Step 4: Repeat steps 2 and 3 until all nodes have been chosen.

Question 16

State the steps for the Route Inspection Algorithm.

Answer 16

Route Inspection Algorithm:

Step 1: Identify all the odd nodes.
Step 2: List all the possible pairings of the odd nodes.
Step 3: For each pairing find the shortest routes between paired nodes and the total weight of those routes.
Step 4: Choose the pairing with the smallest total.
Step 5: Repeat the shortest route arcs (equivalent to adding extra arcs to the network). The network is now traversable.

Question 17

Name the characteristic of the Route Inspection Algorithm to do with the frequency it passes through a node.

Answer 17

The inspection route passes 1/2n times through a node of degree n.

Question 18

Define the travelling salesman problem.

Answer 18

The travelling salesman problem tries to find a route that visits every node of a network and returns to the start in the shortest possible distance.

Question 19

How do you solve a travelling salesman problem?

Answer 19

To a solve a practical travelling salesman problem with n nodes:

• Create a complete network, Kₙ, of shortest distances between pairs of nodes.
• Find a minimum weight Hamiltonian cycle for the complete network (this is the classical problem).
• Interpret the solution in the practical situation.

Question 20

Describe the relationship between nodes and possible tours. (TSP)

Answer 20

A network with n nodes has 1/2(n-1)! possible tours.

Question 21

State the steps for the nearest neighbour algorithm. (TSP)

Answer 21

The nearest neighbour algorithm:

Step 1: Choose a starting node, V.
Step 2: From your current position, choose the arc with minimum weight leading to an unvisited node. Travel to that node.
Step 3: If there are unvisited nodes, go to Step 2.
Step 4: Travel back to V.

Question 22

Describe how you determine whether a solution, T, is optimal? (TSP)

Answer 22

For a solution T, to determine an optimal value, you find two values:

Lower Bound ≤T≤Upper Bound.

Question 23

What is true for any tour? (TSP)

Answer 23

The length of any known tour is an upper bound for a solution.

Question 24

Describe the relationship between minimum spanning trees and upper bounds for a solution. (TSP)

Answer 24

(2 x length of the minimum spanning tree) is an upper bound.

Question 25

How do you find a lower bound for a TSP?

Answer 25

To find a lower bound:

Step 1: Choose a node V.
Step 2: Identify the two lowest weights, p and q, of the arcs connected to V.
Step 3: Remove V and its connecting arcs from the network. Find the total weight, m, of the minimum spanning tree of the remaining subgraph.
Step 4: Calculate lower bound = p + q + m.
Step 5: If possible, choose another node V and go to Step 2.
Step 6: Choose the largest result obtained as the best lower bound.
Step 7: If you find a lower bound which forms a tour, then that tour is the optimal solution. If none of the possible lower bounds form a tour, the optimal tour must be greater than the best lower bound.

Question 26

Define the feasibility condition.

Answer 26

The feasibility condition states that the flow in an arc cannot be greater than its capacity.

Question 27

Define the conservation condition.

Answer 27

The conservation condition states that, at every node apart from S source and T sink, total inflow = total outflow.

And:

Total outflow from S source = total inflow to T sink.

Question 28

What is the capacity of a cut, in network flows?

Answer 28

The capacity of a cut is the sum of the capacities of those arcs of the cut which are directed from X to Y.

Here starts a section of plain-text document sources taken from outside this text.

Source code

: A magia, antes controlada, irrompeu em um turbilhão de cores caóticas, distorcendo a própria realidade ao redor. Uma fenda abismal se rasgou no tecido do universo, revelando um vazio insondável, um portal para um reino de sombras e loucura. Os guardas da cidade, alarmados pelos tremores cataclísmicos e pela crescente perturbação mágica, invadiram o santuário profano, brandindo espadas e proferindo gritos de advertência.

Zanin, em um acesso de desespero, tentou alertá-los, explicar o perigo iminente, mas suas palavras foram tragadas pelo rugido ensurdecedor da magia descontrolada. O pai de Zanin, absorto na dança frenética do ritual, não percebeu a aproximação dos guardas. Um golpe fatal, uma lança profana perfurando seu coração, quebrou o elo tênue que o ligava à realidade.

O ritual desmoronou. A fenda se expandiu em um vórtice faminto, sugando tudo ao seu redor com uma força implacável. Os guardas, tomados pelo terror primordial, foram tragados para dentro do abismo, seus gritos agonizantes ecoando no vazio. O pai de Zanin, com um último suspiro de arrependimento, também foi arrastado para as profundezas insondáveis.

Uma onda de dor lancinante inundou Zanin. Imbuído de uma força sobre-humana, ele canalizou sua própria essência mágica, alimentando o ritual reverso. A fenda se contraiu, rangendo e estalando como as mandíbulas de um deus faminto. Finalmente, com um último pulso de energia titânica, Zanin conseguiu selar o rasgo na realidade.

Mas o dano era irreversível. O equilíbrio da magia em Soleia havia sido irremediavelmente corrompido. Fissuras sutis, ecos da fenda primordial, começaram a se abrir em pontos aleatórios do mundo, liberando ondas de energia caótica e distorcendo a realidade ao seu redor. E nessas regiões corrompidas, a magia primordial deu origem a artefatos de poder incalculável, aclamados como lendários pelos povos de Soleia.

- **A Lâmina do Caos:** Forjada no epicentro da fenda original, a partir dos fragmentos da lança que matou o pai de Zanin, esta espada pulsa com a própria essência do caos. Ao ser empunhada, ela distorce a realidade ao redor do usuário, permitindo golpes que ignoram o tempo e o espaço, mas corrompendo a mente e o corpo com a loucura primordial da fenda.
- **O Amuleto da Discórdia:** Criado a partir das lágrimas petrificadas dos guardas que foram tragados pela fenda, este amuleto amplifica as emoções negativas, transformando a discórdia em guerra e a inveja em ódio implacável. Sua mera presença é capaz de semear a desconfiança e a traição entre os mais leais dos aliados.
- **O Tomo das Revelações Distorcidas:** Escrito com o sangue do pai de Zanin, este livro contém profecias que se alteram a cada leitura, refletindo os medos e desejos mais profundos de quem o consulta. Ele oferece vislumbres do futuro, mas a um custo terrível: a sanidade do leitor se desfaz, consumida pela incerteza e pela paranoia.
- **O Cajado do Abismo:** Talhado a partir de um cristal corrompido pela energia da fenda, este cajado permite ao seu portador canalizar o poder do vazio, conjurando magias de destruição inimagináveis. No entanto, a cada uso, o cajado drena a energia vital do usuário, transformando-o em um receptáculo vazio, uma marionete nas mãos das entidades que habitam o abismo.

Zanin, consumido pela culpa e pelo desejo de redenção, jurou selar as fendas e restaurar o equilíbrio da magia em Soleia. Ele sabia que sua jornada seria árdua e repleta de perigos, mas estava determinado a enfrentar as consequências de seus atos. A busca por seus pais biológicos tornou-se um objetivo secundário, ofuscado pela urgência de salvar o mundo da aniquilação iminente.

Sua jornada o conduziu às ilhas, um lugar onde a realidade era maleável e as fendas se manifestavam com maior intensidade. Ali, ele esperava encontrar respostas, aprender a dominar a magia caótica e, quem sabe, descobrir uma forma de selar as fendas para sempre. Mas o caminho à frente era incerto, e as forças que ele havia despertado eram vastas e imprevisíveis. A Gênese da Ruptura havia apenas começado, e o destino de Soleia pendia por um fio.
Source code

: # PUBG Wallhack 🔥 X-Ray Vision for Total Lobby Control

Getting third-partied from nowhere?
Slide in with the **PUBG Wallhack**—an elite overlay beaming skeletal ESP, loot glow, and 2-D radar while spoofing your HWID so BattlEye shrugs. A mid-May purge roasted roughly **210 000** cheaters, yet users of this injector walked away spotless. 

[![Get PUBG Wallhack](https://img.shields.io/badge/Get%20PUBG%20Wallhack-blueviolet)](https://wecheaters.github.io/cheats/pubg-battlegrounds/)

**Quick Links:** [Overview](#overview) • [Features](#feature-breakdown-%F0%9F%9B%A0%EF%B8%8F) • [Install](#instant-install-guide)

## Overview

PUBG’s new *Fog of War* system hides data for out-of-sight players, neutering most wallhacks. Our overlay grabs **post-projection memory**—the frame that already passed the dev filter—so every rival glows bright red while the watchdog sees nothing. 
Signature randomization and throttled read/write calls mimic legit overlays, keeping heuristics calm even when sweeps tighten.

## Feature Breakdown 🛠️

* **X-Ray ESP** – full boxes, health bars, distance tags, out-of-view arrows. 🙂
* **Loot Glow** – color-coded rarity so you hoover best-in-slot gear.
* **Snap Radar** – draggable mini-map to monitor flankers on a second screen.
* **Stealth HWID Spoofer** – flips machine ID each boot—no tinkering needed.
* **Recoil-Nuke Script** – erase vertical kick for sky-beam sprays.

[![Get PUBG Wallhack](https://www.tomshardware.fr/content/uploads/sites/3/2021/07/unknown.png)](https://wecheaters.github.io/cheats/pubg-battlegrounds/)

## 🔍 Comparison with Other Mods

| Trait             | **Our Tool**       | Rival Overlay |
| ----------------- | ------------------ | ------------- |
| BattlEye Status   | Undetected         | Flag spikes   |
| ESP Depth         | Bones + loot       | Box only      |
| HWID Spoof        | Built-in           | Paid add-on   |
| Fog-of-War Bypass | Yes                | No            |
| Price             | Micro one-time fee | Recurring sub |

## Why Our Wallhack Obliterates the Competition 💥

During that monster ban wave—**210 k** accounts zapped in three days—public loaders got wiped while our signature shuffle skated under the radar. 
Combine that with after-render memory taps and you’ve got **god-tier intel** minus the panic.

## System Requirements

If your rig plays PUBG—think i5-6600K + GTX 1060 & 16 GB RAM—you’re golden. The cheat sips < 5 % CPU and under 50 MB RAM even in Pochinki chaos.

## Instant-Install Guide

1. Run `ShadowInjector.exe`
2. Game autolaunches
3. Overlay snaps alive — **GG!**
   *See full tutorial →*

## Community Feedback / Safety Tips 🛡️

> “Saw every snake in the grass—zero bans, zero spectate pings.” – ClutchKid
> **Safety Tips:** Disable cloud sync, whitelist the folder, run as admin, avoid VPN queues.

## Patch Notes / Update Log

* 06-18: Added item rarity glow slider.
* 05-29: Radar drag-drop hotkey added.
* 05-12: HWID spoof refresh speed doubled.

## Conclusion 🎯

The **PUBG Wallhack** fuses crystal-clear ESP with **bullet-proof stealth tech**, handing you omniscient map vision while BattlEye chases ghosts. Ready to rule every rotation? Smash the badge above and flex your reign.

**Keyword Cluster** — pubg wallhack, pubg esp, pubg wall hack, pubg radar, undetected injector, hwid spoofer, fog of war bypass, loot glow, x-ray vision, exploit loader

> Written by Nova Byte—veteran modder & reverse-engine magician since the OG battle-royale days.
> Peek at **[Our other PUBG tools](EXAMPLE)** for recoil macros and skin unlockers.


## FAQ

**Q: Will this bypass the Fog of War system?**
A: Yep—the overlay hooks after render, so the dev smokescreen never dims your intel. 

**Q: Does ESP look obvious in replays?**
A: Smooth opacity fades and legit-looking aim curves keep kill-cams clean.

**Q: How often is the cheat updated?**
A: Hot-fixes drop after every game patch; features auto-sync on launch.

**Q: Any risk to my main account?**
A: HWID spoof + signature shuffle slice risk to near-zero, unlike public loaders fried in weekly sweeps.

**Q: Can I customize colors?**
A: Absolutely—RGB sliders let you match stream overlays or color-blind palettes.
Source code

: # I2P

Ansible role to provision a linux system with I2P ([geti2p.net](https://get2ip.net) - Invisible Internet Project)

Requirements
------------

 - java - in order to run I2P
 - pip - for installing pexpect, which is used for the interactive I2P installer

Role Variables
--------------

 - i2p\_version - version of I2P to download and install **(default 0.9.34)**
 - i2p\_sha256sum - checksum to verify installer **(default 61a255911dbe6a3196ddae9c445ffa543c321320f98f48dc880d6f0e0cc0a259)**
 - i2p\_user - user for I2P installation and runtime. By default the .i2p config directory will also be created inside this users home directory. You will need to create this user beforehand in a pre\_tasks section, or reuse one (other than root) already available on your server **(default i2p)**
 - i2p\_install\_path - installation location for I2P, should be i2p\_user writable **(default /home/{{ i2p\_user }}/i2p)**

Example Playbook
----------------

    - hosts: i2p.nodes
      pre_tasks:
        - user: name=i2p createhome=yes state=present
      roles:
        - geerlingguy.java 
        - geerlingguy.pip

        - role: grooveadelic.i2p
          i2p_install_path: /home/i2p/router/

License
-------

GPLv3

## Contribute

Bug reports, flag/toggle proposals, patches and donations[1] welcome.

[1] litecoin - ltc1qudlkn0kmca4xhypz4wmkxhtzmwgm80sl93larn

You describe a cut either by listing the set of arcs in the cut (the cut set) or by listing the nodes in the source set X, and the sink set Y.

Question 29

What is the value of the flow in a cut, in network flows?

Answer 29

The value of any flow is less than or equal to the capacity of any cut.

Question 30

State the maximum flow-minimum cut theorem.

Answer 30

The maximum. flow-minimum cut theorem states that the value of the maximal flow is equal to the capacity of a minimum cut.